Assad alzó la cabeza e hizo un gesto afirmativo lentamente.
– Tranquilo, que no voy a molestarte, Carl. Puedes volver cuando hayas terminado.
– ¿A qué te refieres?
Assad guiñó el ojo. La sonrisa era algo retorcida. Una transformación de lo más desconcertante.
– Que no te va a faltar trabajo, entonces -dijo, volviendo a guiñar el ojo.
– Vuelvo a intentarlo. ¿De qué pelotas estás hablando, Assad?
– De Mona, por supuesto. No pretendas convencerme de que no sabes que ha vuelto.
Tal como dijo Assad, Mona había vuelto. Rebosante de sol tropical y demasiadas experiencias que, con gracia pero de forma evidente, se habían instalado en sus finas patas de gallo.
Aquella mañana Carl pasó un buen rato en el sótano ensayando palabras que, de entrada, pudieran bloquear los eventuales mecanismos de defensa de Mona, hacer que ella lo viera con ojos dulces, tiernos, deseosos de contacto, en caso de que pasara por allí.
Pero no pasó. Lo único femenino que hubo aquella mañana en el sótano fue el traqueteo de Yrsa con el carrito de la compra. Seguramente con buena intención, a los cinco minutos de llegar se plantó en el pasillo del sótano y con voz bien atiplada gritó:
– A ver, chicos, ¿quién quiere bollos de Lidl tostados?
Allí se percibía de veras la distancia con el entorno feliz que se extendía sin problemas por los pisos superiores.
Después de eso necesitó un par de horas hasta darse cuenta de que si quería probar suerte tendría que levantarse y salir en su busca.
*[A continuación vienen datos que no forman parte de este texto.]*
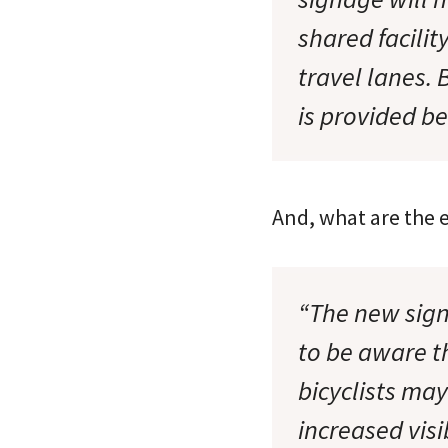
shared facilit
travel lanes. 
is provided be
And, what are the e
“The new sig
to be aware t
bicyclists may
increased visi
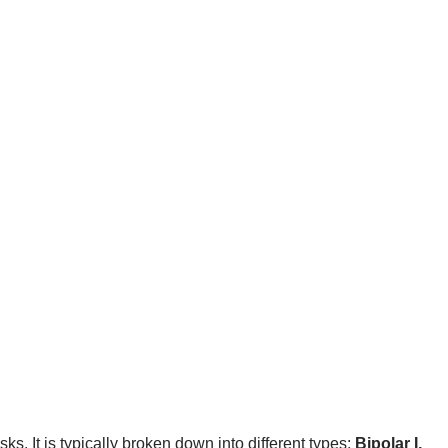
sks. It is typically broken down into different types:
Bipolar I,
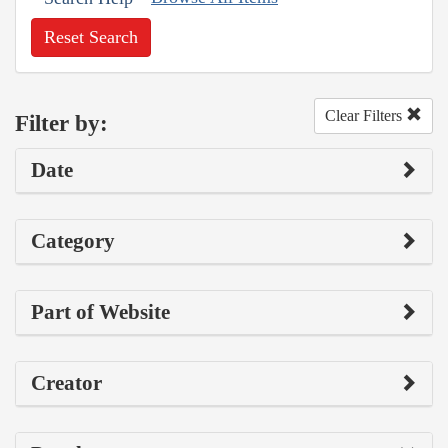
Reset Search
Clear Filters
Filter by:
Date
Category
Part of Website
Creator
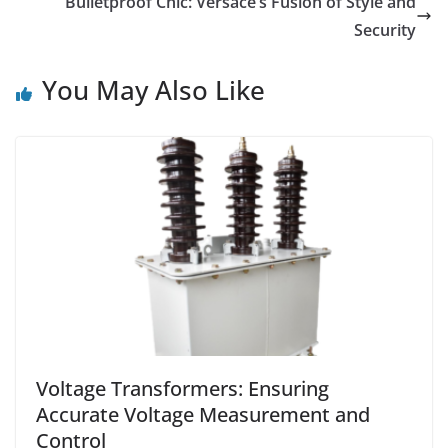
Bulletproof Chic: Versace’s Fusion of Style and
Security
You May Also Like
Voltage Transformers: Ensuring
Accurate Voltage Measurement and
Control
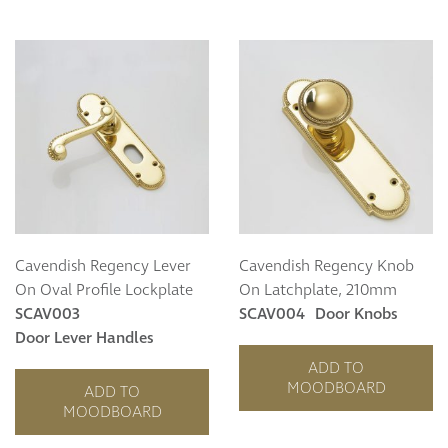
Cavendish Regency Lever
Cavendish Regency Knob
On Oval Profile Lockplate
On Latchplate, 210mm
SCAV003
SCAV004
Door Knobs
Door Lever Handles
ADD TO
MOODBOARD
ADD TO
MOODBOARD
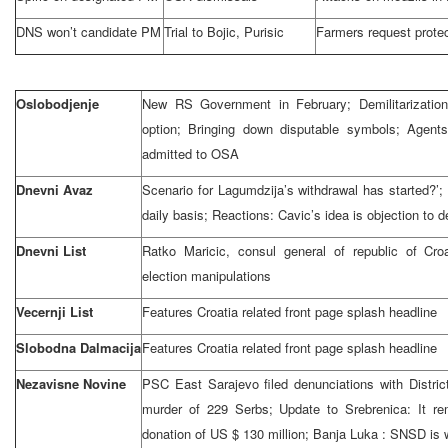
DNS won’t candidate PM
Trial to Bojic, Purisic
Farmers request protec
Oslobodjenje
New RS Government in February; Demilitarization
option; Bringing down disputable symbols; Agents
admitted to OSA
Dnevni Avaz
Scenario for Lagumdzija’s withdrawal has started?’;
daily basis; Reactions: Cavic’s idea is objection to
Dnevni List
Ratko Maricic, consul general of
republic
of
Croa
election manipulations
Vecernji List
Features
Croatia
related front page splash headline
Slobodna Dalmacija
Features
Croatia
related front page splash headline
Nezavisne Novine
PSC East Sarajevo filed denunciations with Distri
murder of 229 Serbs; Update to Srebrenica: It 
donation of US $ 130 million;
Banja Luka
: SNSD is w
Tras diversas indagaciones encontró a Mona en el juzgado de guardia, hablando en voz baja con la secretaria del juzgado. Llevaba un chaleco de cuero y unos Levi’s algo descoloridos, y parecía cualquier cosa menos una mujer que había dejado atrás la mayor parte de los retos de la vida.
– Buenos días, Carl -lo saludó, sin ganas de continuar. Le dirigió una mirada profesional que le decía con total claridad que en aquel momento no había nada entre ellos. Así que a Carl no le quedó más remedio que sonreír, y no pudo decir ni pío.
El resto del día podría haber transcurrido al ralentí entre frustraciones causadas por su machacada vida sentimental; pero Yrsa tenía otros planes.
– Puede que hayamos encontrado algo en Ballerup -dijo, mirándolo con un regocijo apenas oculto y con restos de bollo entre las paletas-. Estos días estoy teniendo una suerte extraordinaria. Justo como dice mi horóscopo.
Carl alzó la vista hacia ella con ojos esperanzados. De ser así, tal vez levitara hacia la estratosfera, para que él pudiera quedarse en paz y tranquilidad meditando sobre su funesto destino.
– Ha sido bastante complicado conseguir esas informaciones -continuó-. Primero hablé con el director de la escuela de Lautrupgård, pero solo llevaba allí desde 2004. Después encontré una maestra que estaba desde que construyeron la escuela, y tampoco ella sabía nada. Después hablé con el bedel, que tampoco sabía nada, y luego…
– ¡Yrsa! Por favor, vete al grano y ahórrate los detalles introductorios. Estoy ocupado -la reconvino, frotándose el brazo, que se le había quedado dormido.